In this study two complimentary approaches were used to quantify the pulmonary vascular response to iNO. In one approach a volume versus cross-sectional area model was used to quantify the aggregate response of the distal and total vascular volume. This analysis demonstrated that the administration of iNO led to an increase in distal and total vascular volume, an increase that was larger in magnitude and consistency in the arteries. In a segment by segment analysis, a larger number of small vessels increased rather than decreased in diameter, and there was an increase in the number of small vessel segments detected. The extent of this response was once again greater in the arteries. The increase in number of segments likely represents the dilation of vessels that were previously below the threshold of detection.

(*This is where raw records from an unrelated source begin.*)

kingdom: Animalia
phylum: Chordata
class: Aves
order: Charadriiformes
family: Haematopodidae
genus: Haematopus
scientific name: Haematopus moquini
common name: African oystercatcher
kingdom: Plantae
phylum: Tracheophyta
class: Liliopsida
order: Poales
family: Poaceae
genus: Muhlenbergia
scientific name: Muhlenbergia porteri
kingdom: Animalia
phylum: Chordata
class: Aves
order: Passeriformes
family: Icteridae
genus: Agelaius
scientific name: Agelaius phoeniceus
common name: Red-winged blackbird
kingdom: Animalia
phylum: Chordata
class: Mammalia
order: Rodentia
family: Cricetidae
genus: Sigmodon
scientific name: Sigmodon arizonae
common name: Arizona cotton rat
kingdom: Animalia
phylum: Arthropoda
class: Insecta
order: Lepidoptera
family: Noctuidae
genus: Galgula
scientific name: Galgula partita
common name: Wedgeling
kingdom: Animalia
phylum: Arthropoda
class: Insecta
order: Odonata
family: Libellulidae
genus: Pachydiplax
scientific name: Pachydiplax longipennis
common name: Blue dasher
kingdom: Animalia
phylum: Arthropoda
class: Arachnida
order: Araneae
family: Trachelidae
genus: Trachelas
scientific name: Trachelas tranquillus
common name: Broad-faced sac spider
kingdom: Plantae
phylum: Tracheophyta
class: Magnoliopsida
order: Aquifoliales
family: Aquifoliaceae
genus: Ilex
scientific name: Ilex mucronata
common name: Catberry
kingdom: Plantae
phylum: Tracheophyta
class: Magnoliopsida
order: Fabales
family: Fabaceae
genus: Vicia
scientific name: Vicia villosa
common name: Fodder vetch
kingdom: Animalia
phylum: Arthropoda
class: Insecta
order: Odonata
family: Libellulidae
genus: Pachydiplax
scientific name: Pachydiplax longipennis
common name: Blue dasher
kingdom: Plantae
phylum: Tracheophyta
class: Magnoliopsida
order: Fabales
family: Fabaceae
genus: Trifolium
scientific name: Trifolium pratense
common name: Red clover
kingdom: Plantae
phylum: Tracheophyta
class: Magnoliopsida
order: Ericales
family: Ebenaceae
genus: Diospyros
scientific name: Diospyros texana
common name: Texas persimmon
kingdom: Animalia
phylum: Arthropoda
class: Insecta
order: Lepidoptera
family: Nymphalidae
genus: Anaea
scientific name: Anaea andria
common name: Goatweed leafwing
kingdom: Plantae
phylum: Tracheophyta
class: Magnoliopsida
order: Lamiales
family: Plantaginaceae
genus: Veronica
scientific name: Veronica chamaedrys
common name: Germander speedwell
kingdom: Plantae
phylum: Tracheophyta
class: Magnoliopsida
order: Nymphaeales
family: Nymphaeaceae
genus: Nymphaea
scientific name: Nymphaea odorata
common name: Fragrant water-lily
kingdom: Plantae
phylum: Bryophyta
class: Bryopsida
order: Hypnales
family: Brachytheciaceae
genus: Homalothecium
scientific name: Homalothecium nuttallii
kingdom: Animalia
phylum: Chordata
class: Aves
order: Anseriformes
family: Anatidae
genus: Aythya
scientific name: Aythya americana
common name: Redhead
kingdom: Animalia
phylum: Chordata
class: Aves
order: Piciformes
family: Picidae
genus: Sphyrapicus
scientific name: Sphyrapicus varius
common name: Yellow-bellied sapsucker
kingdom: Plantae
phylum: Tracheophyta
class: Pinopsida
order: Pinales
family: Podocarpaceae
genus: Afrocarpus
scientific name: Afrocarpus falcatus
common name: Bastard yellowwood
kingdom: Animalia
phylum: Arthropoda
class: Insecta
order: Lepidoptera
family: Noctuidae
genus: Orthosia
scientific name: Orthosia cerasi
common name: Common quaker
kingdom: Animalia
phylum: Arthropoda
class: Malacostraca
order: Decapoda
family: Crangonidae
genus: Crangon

This study is limited by the number of subjects, lack of control subjects, lack of concurrent hemodynamic measurements and reproducibility of mid-expiratory breath-holds.

In conclusion, changes in pulmonary vascular caliber and volume in response to inhaled nitric oxide can be detected and spatially quantified using automated methods deployed on clinically available non-contrast CT scans. Future work will examine response in patients with pulmonary vascular disease and relate these markers to other imaging and physiologic markers.. The combination of pulmonary vasodilation as a perturbation and imaging as a window to the physiologic response represents a unique quantitative method to better understand disease phenotypes and potential response to treatment.